Stored data entries:
————————

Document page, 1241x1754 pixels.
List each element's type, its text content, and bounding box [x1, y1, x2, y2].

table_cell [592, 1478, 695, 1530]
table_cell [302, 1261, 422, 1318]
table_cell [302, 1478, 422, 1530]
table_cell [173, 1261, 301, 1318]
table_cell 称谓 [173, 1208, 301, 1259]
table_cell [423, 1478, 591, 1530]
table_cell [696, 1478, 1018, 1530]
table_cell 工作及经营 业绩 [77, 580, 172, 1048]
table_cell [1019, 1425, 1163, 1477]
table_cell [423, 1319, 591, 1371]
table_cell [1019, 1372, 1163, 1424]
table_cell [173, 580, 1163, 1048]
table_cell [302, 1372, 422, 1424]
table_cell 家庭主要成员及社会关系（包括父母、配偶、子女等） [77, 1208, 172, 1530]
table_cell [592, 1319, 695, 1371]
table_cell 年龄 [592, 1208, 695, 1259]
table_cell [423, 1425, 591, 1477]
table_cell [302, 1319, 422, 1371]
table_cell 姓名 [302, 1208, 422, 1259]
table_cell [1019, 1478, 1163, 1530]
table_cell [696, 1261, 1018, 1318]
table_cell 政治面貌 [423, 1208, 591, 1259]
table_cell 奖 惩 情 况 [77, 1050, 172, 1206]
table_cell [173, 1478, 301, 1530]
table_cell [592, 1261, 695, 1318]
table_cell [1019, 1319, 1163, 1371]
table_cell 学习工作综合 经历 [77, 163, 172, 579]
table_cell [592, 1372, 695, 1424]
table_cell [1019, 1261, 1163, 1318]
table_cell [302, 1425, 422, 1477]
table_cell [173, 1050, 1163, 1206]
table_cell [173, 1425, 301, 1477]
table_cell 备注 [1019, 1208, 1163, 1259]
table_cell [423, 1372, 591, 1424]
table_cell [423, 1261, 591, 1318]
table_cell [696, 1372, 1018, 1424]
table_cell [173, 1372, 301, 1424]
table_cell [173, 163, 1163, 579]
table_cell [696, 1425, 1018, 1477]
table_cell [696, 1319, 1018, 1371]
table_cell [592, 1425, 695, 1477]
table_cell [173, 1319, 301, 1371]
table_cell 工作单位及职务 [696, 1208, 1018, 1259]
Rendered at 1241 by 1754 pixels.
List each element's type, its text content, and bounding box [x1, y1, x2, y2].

————————

--- Work task ---
The records are given above. Copy each line in them that holds "pixels".

--- Solution ---
Document page, 1241x1754 pixels.
Rendered at 1241 by 1754 pixels.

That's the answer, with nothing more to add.